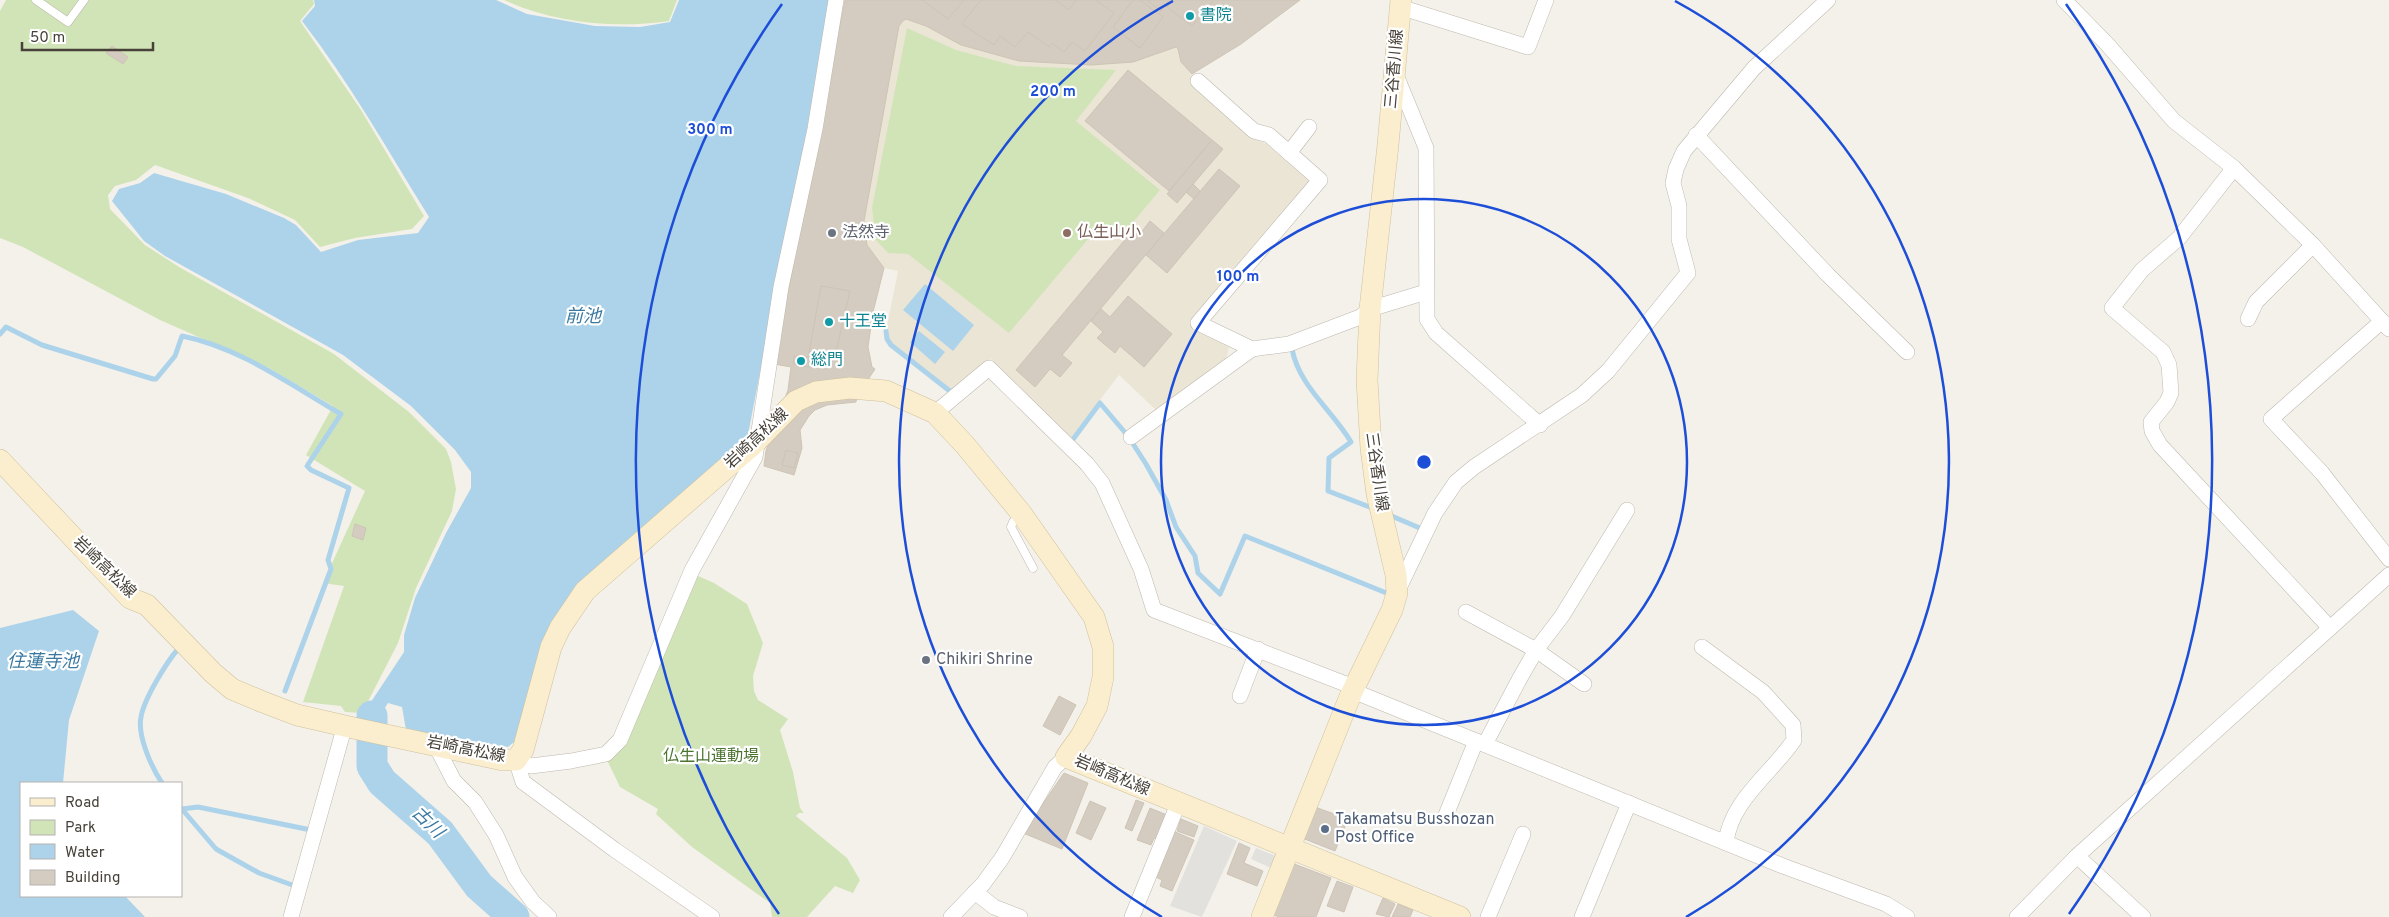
<svg xmlns="http://www.w3.org/2000/svg" width="2389" height="917" font-family="Overpass,'Noto Sans JP',sans-serif">
<style>
.education{fill:#ebe5d6}
.green{fill:#d1e4b7}
.parking{fill:#e3e1de}
.water{fill:#add3ea}
.lines{fill:none;stroke-linecap:round;stroke-linejoin:round}
.stream{stroke:#add3ea;stroke-width:5}
.river{stroke:#add3ea;stroke-width:31}
.building{fill:#d4ccc1;stroke:#cec4b5}
.lane-casing{stroke:#beb8ae;stroke-width:9}
.street-casing{stroke:#beb8ae;stroke-width:16}
.secondary-casing{stroke:#cfc19e;stroke-width:22}
.lane{stroke:#fff;stroke-width:8}
.street{stroke:#fff;stroke-width:15}
.secondary{stroke:#faeece;stroke-width:21}
.ring{fill:none;stroke:#1d4ed8;stroke-width:2.5}
.culture-dot{fill:#0f9aa8;stroke:#fff;stroke-width:2}
.worship-dot{fill:#6b7280;stroke:#fff;stroke-width:2}
.education-dot{fill:#8d6e63;stroke:#fff;stroke-width:2}
.service-dot{fill:#5c6f8a;stroke:#fff;stroke-width:2}
.labels{text-anchor:middle;dominant-baseline:central;stroke-width:4.5;stroke-linejoin:round;paint-order:stroke}
.culture-label{font-size:16px;fill:#0d838f;stroke:#fff;text-anchor:start}
.street-label{font-size:16px;fill:#474139;stroke:#fff}
.worship-label{font-size:16px;fill:#5b616d;stroke:#fff;text-anchor:start}
.education-label{font-size:16px;fill:#785e54;stroke:#fff;text-anchor:start}
.park-label{font-size:16px;fill:#4c7431;stroke:#fff}
.service-label{font-size:16px;fill:#4e5e75;stroke:#fff;text-anchor:start}
.water-label{font-size:18px;font-style:italic;fill:#3a79a1;stroke:#fff}
.centre{fill:#1d4ed8;stroke:#fff;stroke-width:2.5}
.ring-label{font-size:15px;text-anchor:middle;font-weight:bold;fill:#1d4ed8;stroke:#fff;stroke-width:4.5;stroke-linejoin:round;paint-order:stroke}
</style>
<rect width="100%" height="100%" fill="#f4f1ea"/>
<!-- education -->
<path class="education" d="M 906,19 L 926,26 L 961,45 L 1019,61 L 1091,65 L 1176,47 L 1178,49 L 1181,62 L 1194,77 L 1190,82 L 1257,140 L 1267,144 L 1312,183 L 1198,316 L 1193,330 L 1229,347 L 1226,360 L 1156,410 L 1119,375 L 1070,439 L 991,359 L 951,390 L 891,344 L 886,331 L 898,271 L 884,268 L 875,258 L 867,245 L 864,221 L 899,26 Z"/>
<!-- green -->
<g class="green">
<path d="M 6,0 L 313,0 L 314,4 L 300,21 L 361,110 L 424,216 L 412,229 L 355,238 L 320,247 L 295,220 L 248,198 L 155,165 L 136,180 L 115,186 L 108,195 L 110,209 L 145,245 L 179,267 L 334,354 L 409,412 L 446,449 L 451,462 L 456,489 L 452,511 L 416,588 L 398,643 L 362,713 L 345,712 L 341,706 L 303,702 L 344,586 L 323,583 L 365,491 L 306,455 L 333,406 L 269,368 L 160,320 L 23,247 L 0,238 L 0,11 Z"/>
<path d="M 504,0 L 677,0 L 669,21 C 614,29 554,23 504,0 Z"/>
<path d="M 907,28 L 956,50 L 1016,66 L 1116,70 L 1076,121 L 1160,190 L 1119,239 L 1100,225 L 1009,333 L 908,254 L 888,253 L 876,240 L 872,208 Z"/>
<path d="M 696,575 L 714,583 L 747,604 L 763,643 L 753,676 L 754,691 L 758,700 L 788,719 L 780,730 L 793,772 L 800,808 L 804,813 L 799,813 L 796,816 L 847,858 L 860,880 L 853,893 L 835,886 L 807,917 L 772,917 L 770,903 L 692,847 L 656,814 L 658,809 L 620,787 L 606,758 C 616,751 632,742 631,728 Z"/>
</g>
<!-- parking -->
<g class="parking">
<path d="M 1204,826 L 1237,841 L 1202,917 L 1170,906 Z"/>
<path d="M 1256,848 L 1276,856 L 1271,868 L 1251,859 Z"/>
</g>
<!-- water -->
<g class="water">
<path d="M 314,0 L 496,0 L 527,14 L 595,26 L 640,27 L 670,22 L 679,0 L 832,0 L 746,445 L 578,589 L 519,738 L 508,747 L 406,730 L 402,707 L 388,703 L 379,717 L 363,714 L 404,652 L 404,635 L 415,598 L 446,533 L 471,488 L 471,472 L 455,450 L 411,406 L 343,355 L 165,256 L 144,241 L 112,201 L 119,189 L 140,183 L 154,173 L 226,194 L 284,218 L 296,225 L 321,252 L 358,240 L 418,233 L 429,217 C 388,151 350,83 302,21 L 315,6 Z"/>
<path d="M 925,284 L 974,325 L 953,351 L 903,310 Z"/>
<path d="M 919,331 L 945,352 L 935,364 L 910,342 Z"/>
<path d="M 73,610 L 99,631 L 69,720 L 63,783 L 21,783 L 21,896 L 125,896 L 145,917 L 0,917 L 0,628 Z"/>
</g>
<g class="lines">
<!-- stream -->
<g class="stream">
<path d="M 886,331 L 887,339 L 891,345 L 951,392 L 955,389"/>
<path d="M 0,334 L 6,327 L 42,345 L 153,379 L 156,379 L 175,356 L 182,336 C 239,347 291,385 341,414 L 307,466 L 311,470 L 349,488 L 328,560 L 331,569 L 285,691"/>
<path d="M 1292,349 C 1299,386 1332,410 1351,442 L 1329,458 L 1328,491 L 1375,509"/>
<path d="M 1070,441 L 1071,442 L 1100,403 L 1128,436 L 1146,464 L 1166,500 L 1176,527 L 1195,556 L 1198,573 L 1220,594 L 1245,536 L 1389,594 L 1391,591"/>
<path d="M 1387,514 L 1422,529 L 1421,532"/>
<path d="M 162,783 C 152,768 137,736 141,717 C 144,699 166,663 178,649"/>
<path d="M 181,808 L 216,849 L 259,873 L 295,886"/>
<path d="M 182,809 L 198,807 L 311,830"/>
</g>
<!-- river -->
<path class="river" d="M 372,716 L 372,766 L 382,782 L 440,833 L 479,886 L 514,917"/>
</g>
<!-- building -->
<g class="building">
<path d="M 845,0 L 1300,0 L 1241,44 L 1192,74 L 1181,62 L 1178,49 L 1176,47 L 1133,62 L 1091,65 L 1019,61 L 961,45 L 926,26 L 906,19 L 903,21 L 899,26 L 864,221 L 867,245 L 884,268 L 873,312 L 868,347 L 872,367 L 875,369 L 857,396 L 856,402 L 827,405 L 815,410 L 809,416 L 800,430 L 802,448 L 794,475 L 764,466 L 766,451 L 788,390 L 791,367 L 774,364 Z"/>
<path d="M 922,0 L 964,0 L 948,19 Z"/>
<path d="M 981,0 L 1055,0 L 1069,10 L 1076,0 L 1096,0 L 1114,13 L 1085,51 L 1072,42 L 1064,52 L 1052,43 L 1049,47 L 1028,32 L 1015,47 L 1000,36 L 994,45 L 962,24 Z"/>
<path d="M 1133,0 L 1140,0 L 1163,17 L 1140,48 L 1113,27 Z"/>
<path d="M 1147,0 L 1169,0 L 1161,11 Z"/>
<path d="M 1173,0 L 1214,0 L 1192,26 L 1167,7 Z"/>
<path d="M 112,46 L 128,57 L 123,64 L 106,53 Z"/>
<path d="M 1128,70 L 1212,140 L 1169,191 L 1085,121 Z"/>
<path d="M 1212,140 L 1223,149 L 1177,203 L 1167,194 Z"/>
<path d="M 1219,169 L 1240,186 L 1167,273 L 1146,255 Z"/>
<path d="M 1193,184 L 1200,191 L 1194,199 L 1186,192 Z"/>
<path d="M 1150,221 L 1164,233 L 1062,355 L 1072,363 L 1060,377 L 1050,369 L 1035,387 L 1016,370 L 1134,229 L 1140,234 Z"/>
<path d="M 821,286 L 850,291 L 835,356 L 809,353 Z"/>
<path d="M 1128,296 L 1172,334 L 1144,367 L 1120,346 L 1115,353 L 1097,338 L 1103,332 L 1091,321 L 1101,309 L 1110,317 Z"/>
<path d="M 794,356 L 809,357 L 809,367 L 793,364 Z"/>
<path d="M 786,450 L 798,453 L 794,468 L 782,465 Z"/>
<path d="M 355,524 L 366,528 L 363,540 L 352,536 Z"/>
<path d="M 1059,696 L 1076,705 L 1060,735 L 1043,726 Z"/>
<path d="M 1064,773 L 1088,783 L 1062,849 L 1023,833 Z"/>
<path d="M 1136,800 L 1144,803 L 1132,831 L 1125,828 Z"/>
<path d="M 1090,801 L 1106,808 L 1091,840 L 1076,833 Z"/>
<path d="M 1315,807 L 1348,819 L 1335,851 L 1302,838 Z"/>
<path d="M 1150,808 L 1167,815 L 1157,839 L 1154,838 L 1151,845 L 1137,840 Z"/>
<path d="M 1181,819 L 1198,826 L 1194,837 L 1177,831 Z"/>
<path d="M 1173,831 L 1194,840 L 1172,891 L 1160,886 L 1162,880 L 1154,876 Z"/>
<path d="M 1239,843 L 1250,848 L 1244,863 L 1263,871 L 1257,886 L 1227,874 Z"/>
<path d="M 1289,862 L 1331,878 L 1316,917 L 1279,917 L 1269,913 Z"/>
<path d="M 1337,881 L 1353,887 L 1344,912 L 1327,906 Z"/>
<path d="M 1383,898 L 1395,904 L 1389,917 L 1376,914 Z"/>
<path d="M 1398,904 L 1413,910 L 1410,917 L 1392,917 Z"/>
</g>
<g class="lines">
<defs>
<g id="lane">
<path d="M 36,0 L 68,22 L 84,0"/>
<path d="M 1020,515 L 1013,522 L 1011,527 L 1033,568"/>
</g>
<g id="street">
<path d="M 2064,0 L 2107,44 L 2174,121 L 2234,168 L 2313,245 L 2389,329"/>
<path d="M 1400,7 L 1528,47 L 1546,0"/>
<path d="M 1396,75 L 1426,148 L 1427,319 L 1436,333 L 1540,425"/>
<path d="M 1198,81 L 1254,131 L 1269,135 L 1320,180 L 1198,323 L 1252,349 L 1289,344 L 1360,317 L 1370,309 L 1426,292"/>
<path d="M 1696,135 L 1828,275 L 1907,352"/>
<path d="M 1289,153 L 1309,127"/>
<path d="M 2234,168 L 2179,238 L 2142,270 L 2112,308 L 2163,352 L 2169,365 L 2171,393 L 2167,402 L 2151,422 L 2152,431 L 2160,445 L 2330,628"/>
<path d="M 2248,319 L 2256,302 L 2313,245"/>
<path d="M 2382,321 L 2271,419 L 2322,473 L 2389,559"/>
<path d="M 935,413 L 989,368 L 1087,464 L 1102,483 L 1141,569 L 1154,610 L 1351,686 L 1358,693 L 1783,866 L 1886,904 L 1907,917"/>
<path d="M 1131,437 L 1252,349"/>
<path d="M 1398,590 L 1435,513 L 1456,482 L 1474,467 L 1582,395 L 1608,371 L 1688,273 L 1679,239 L 1679,206 L 1673,183 L 1676,169 L 1684,151 L 1754,68 L 1828,0"/>
<path d="M 1466,612 L 1536,650 L 1584,684"/>
<path d="M 1702,647 L 1763,692 L 1793,725 L 1794,740 C 1772,773 1730,801 1726,843"/>
<path d="M 1240,696 L 1258,649"/>
<path d="M 435,744 L 454,781 L 475,802 L 496,835 L 515,877 L 533,902 L 549,917"/>
<path d="M 1485,744 L 1520,678 L 1536,650 L 1562,616 L 1627,510"/>
<path d="M 1446,815 L 1476,741"/>
<path d="M 2077,856 L 2143,917"/>
<path d="M 975,892 L 994,907 L 1020,917"/>
<path d="M 291,917 L 345,725"/>
<path d="M 712,917 L 615,850 L 523,782 L 516,760 L 531,766 L 571,761 L 606,754 L 620,740 L 692,570 L 755,457 L 781,287 L 815,129 L 836,0"/>
<path d="M 951,917 L 983,884 L 1002,858 L 1055,767 L 1066,757"/>
<path d="M 1132,917 L 1178,804"/>
<path d="M 1488,917 L 1523,834"/>
<path d="M 1582,917 L 1629,803"/>
<path d="M 2017,917 L 2077,856 L 2389,575"/>
</g>
<g id="secondary">
<path d="M 0,460 L 130,598 L 147,605 L 213,673 L 232,689 L 263,702 L 297,715 L 358,729 L 503,760 L 516,760 L 523,750 L 551,647 L 560,628 L 585,591 L 756,442 L 796,401 L 816,392 L 850,388 L 886,391 L 935,413 L 965,445 L 1021,513 L 1094,617 L 1103,647 L 1103,677 L 1097,706 L 1081,736 L 1066,757 L 1460,917"/>
<path d="M 1262,917 L 1351,694 L 1392,610 L 1397,593 L 1396,575 L 1377,494 L 1371,448 L 1367,380 L 1370,309 L 1388,145 L 1401,0"/>
</g>
</defs>
<!-- lane casing -->
<use href="#lane" class="lane-casing"/>
<!-- street casing -->
<use href="#street" class="street-casing"/>
<!-- secondary casing -->
<use href="#secondary" class="secondary-casing"/>
<!-- lane -->
<use href="#lane" class="lane"/>
<!-- street -->
<use href="#street" class="street"/>
<!-- secondary -->
<use href="#secondary" class="secondary"/>
</g>
<!-- distance rings -->
<g class="ring">
<circle cx="1424" cy="462" r="263"/>
<path d="M1162 917A525 525 0 0 1 1173 1M1675 1A525 525 0 0 1 1686 917"/>
<path d="M779 914A788 788 0 0 1 782 4M2066 4A788 788 0 0 1 2069 914"/>
</g>
<!-- markers -->
<g class="culture-dot">
<circle cx="1190" cy="16" r="5"/>
<circle cx="829" cy="322" r="5"/>
<circle cx="801" cy="361" r="5"/>
</g>
<g class="worship-dot">
<circle cx="832" cy="233" r="5"/>
<circle cx="926" cy="660" r="5"/>
</g>
<circle class="education-dot" cx="1067" cy="233" r="5"/>
<circle class="service-dot" cx="1325" cy="829" r="5"/>
<g class="labels">
<!-- culture labels -->
<g class="culture-label">
<text x="1200" y="16">書院</text>
<text x="839" y="322">十王堂</text>
<text x="811" y="361">総門</text>
</g>
<!-- street labels -->
<g class="street-label">
<text transform="translate(1395 69) rotate(-85)">三谷香川線</text>
<text transform="translate(757 439) rotate(-43)">岩崎高松線</text>
<text transform="translate(1376 472) rotate(82)">三谷香川線</text>
<text transform="translate(104 568) rotate(44)">岩崎高松線</text>
<text transform="translate(466 750) rotate(11)">岩崎高松線</text>
<text transform="translate(1112 776) rotate(23)">岩崎高松線</text>
</g>
<!-- worship labels -->
<g class="worship-label">
<text x="842" y="233">法然寺</text>
<text x="936" y="660">Chikiri Shrine</text>
</g>
<!-- education labels -->
<g class="education-label">
<text x="1077" y="233">仏生山小</text>
</g>
<!-- park labels -->
<g class="park-label">
<text x="711" y="757">仏生山運動場</text>
</g>
<!-- service labels -->
<g class="service-label">
<text x="1335" y="820">Takamatsu Busshozan<tspan x="1335" dy="18">Post Office</tspan></text>
</g>
<!-- water labels -->
<g class="water-label">
<text x="583" y="317">前池</text>
<text x="43" y="662">住蓮寺池</text>
<text transform="translate(427 823) rotate(44)">古川</text>
</g>
</g>
<circle cx="1424" cy="462" r="8" class="centre"/>
<g class="ring-label">
<text x="1053" y="96">200 m</text>
<text x="710" y="134">300 m</text>
<text x="1238" y="281">100 m</text>
</g>
<!-- legend -->
<rect x="20" y="782" width="162" height="115" fill="#ffffff" stroke="#b5b3b0"/>
<rect x="30" y="798" width="25" height="8" fill="#faeece" stroke="#b5b3b0"/>
<text x="65" y="807" font-size="15" fill="#474139">Road</text>
<rect x="30" y="820" width="25" height="15" fill="#d1e4b7" stroke="#b5b3b0"/>
<text x="65" y="832" font-size="15" fill="#474139">Park</text>
<rect x="30" y="844" width="25" height="15" fill="#add3ea" stroke="#b5b3b0"/>
<text x="65" y="857" font-size="15" fill="#474139">Water</text>
<rect x="30" y="870" width="25" height="15" fill="#d4ccc1" stroke="#b5b3b0"/>
<text x="65" y="882" font-size="15" fill="#474139">Building</text>
<!-- scale -->
<path d="M22 42v8h131v-8" fill="none" stroke="#474139" stroke-width="2.5"/>
<text x="30" y="42" font-size="15" fill="#474139" stroke="#ffffff" stroke-width="4" paint-order="stroke">50 m</text>
</svg>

# # # #

▶ REQUIRED ACTION:
Return, with no change at all, every line in the entries above from the line containing "1070,441 L 1071,442" through the line containing "922,0 L 964,0".

▶ RESULT FOR THIS TASK:
<path d="M 1070,441 L 1071,442 L 1100,403 L 1128,436 L 1146,464 L 1166,500 L 1176,527 L 1195,556 L 1198,573 L 1220,594 L 1245,536 L 1389,594 L 1391,591"/>
<path d="M 1387,514 L 1422,529 L 1421,532"/>
<path d="M 162,783 C 152,768 137,736 141,717 C 144,699 166,663 178,649"/>
<path d="M 181,808 L 216,849 L 259,873 L 295,886"/>
<path d="M 182,809 L 198,807 L 311,830"/>
</g>
<!-- river -->
<path class="river" d="M 372,716 L 372,766 L 382,782 L 440,833 L 479,886 L 514,917"/>
</g>
<!-- building -->
<g class="building">
<path d="M 845,0 L 1300,0 L 1241,44 L 1192,74 L 1181,62 L 1178,49 L 1176,47 L 1133,62 L 1091,65 L 1019,61 L 961,45 L 926,26 L 906,19 L 903,21 L 899,26 L 864,221 L 867,245 L 884,268 L 873,312 L 868,347 L 872,367 L 875,369 L 857,396 L 856,402 L 827,405 L 815,410 L 809,416 L 800,430 L 802,448 L 794,475 L 764,466 L 766,451 L 788,390 L 791,367 L 774,364 Z"/>
<path d="M 922,0 L 964,0 L 948,19 Z"/>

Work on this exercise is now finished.